[Work to complete]:
(a) According to the article on security convergence research, what share of the surveyed firms ran information security and physical security as one entity?
(b) Extend the article on security convergence research past its final sentence.

[Selected passage]:
►

Research looks at security convergence for global firms

March 12, 2008
Large global businesses recognizing value of convergence, still facing hurdles

New research out from Honeywell Labs looks at the convergence of security operations, and the lesson for firms is that converged security can create business benefits.

In the research, titled "Enterprise Threat Management and Security Convergence: A Benchmarking Study," researchers surveyed more than 50 CIOs, CSOs and CISOs from U.S.-based global companies that have revenues of between $1 billion and $100 billion.

The respondents were high-level employees at the types of companies where you would expect to see a fairly strong element of convergence, said Honeywell's Marketing Manager Peter Fehl, who was one of the drivers of the research. However, Fehl said he was somewhat surprised by the numbers, which indicated that only 63 percent of the companies had some sort of "formal convergence mechanism".

And although not every company at this level had convergence mechanisms in place, some of the companies had gone so far as to fully integrate the information security and physical security concerns. According to the Honeywell research, 10 percent of the firms ran the two functions "as one entity" within the company.

Ivan Hurtt, the product marketing manager for Identity and Security Solutions at Novell, said that regulations like HIPAA and Sarbanes-Oxley had made many companies very aware of the importance of converged security.

"Take for example, an employee who was a CFO, but who is now working in a different aspect in the organization," said Hurtt, whose company has worked with Honeywell to deliver converged, role-based access control for network and physical facility users. "You may need to now restrict what data he or she has access to, and maybe even restrict what rooms or offices that person can access now."

Hurtt added that converging security could tell a company if global rules were being broken, such as if a company employee badged into a building in Texas and then logged onto a company computer located at the Michigan office. Converging at that level, said Hurtt, was about bring together a comprehensive security plan and coordinated identity management. Those two tasks, said Fehl and Hurtt, are a relatively new task at companies, and yet are tasks that are vital to convergence.

From the research, Honeywell also found that convergence was dramatically affecting compliance/audit issues. Some 52 percent of the companies surveyed had a formal relationship between IT and physical security when it came to compliance and audits, and 11 percent combined those functions directly.

◄

[Given data]:
►

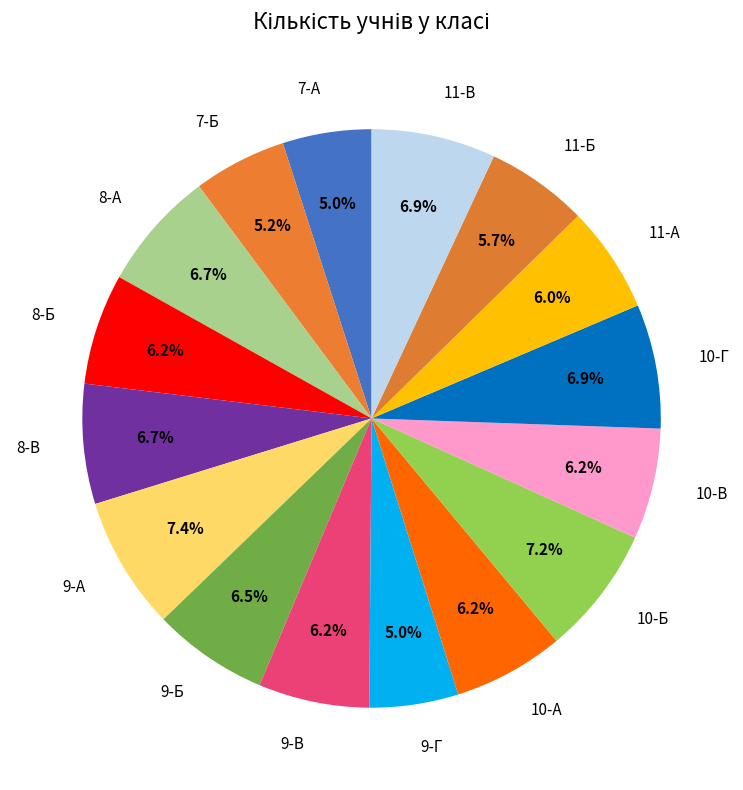

To the nearest percent, what is the difference between the largest and smallest slice percentages?

2%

◄

[Results by task]:
(a) 10 percent

(b)
And while convergence and audits maybe be getting the converged attention, said Fehl, many companies are also starting to recognize that acceptance of risk has to be converged. In the study, when asked about response to coordinated physical and network attacks, 14 percent of respondents said that they had a crisis management group established, and another 14 percent said there was a single Chief Security Officer (CSO) ready to take the helm. Another 27 percent said that coordinated network and physical attacks fell on the shoulder of the Director of Security. Only 34 percent said there wasn't a coordinated, single internal contact to assume risk and response operations for a converged physical and IT security attack.

Additionally, the study found barriers to convergence such as turf battles and an overall lack of the business skills needed for convergence. Fehl said he personally felt that the turf battles were starting to disappear as businesses realized the financial values and competitive advantages from converged operations. However, both Fehl and Hurtt agreed that it was a challenge to find staff with the skills to managed converged security.

Fehl noted that it became a challenge to find someone who can manage all the different players and factors -- IT, business strategy, investigations, physical security technologies, human resources, and more - that need to be a part of a converged security operation.

"Anecdotally, one of the thing we've found is that it's actually a lot easier sometimes for smaller firms to converge security because they don't face those organizational challenges and barriers," noted Fehl.

By the numbers
Salient highlights from "Enterprise Threat Management and Security Convergence: A Benchmarking Study"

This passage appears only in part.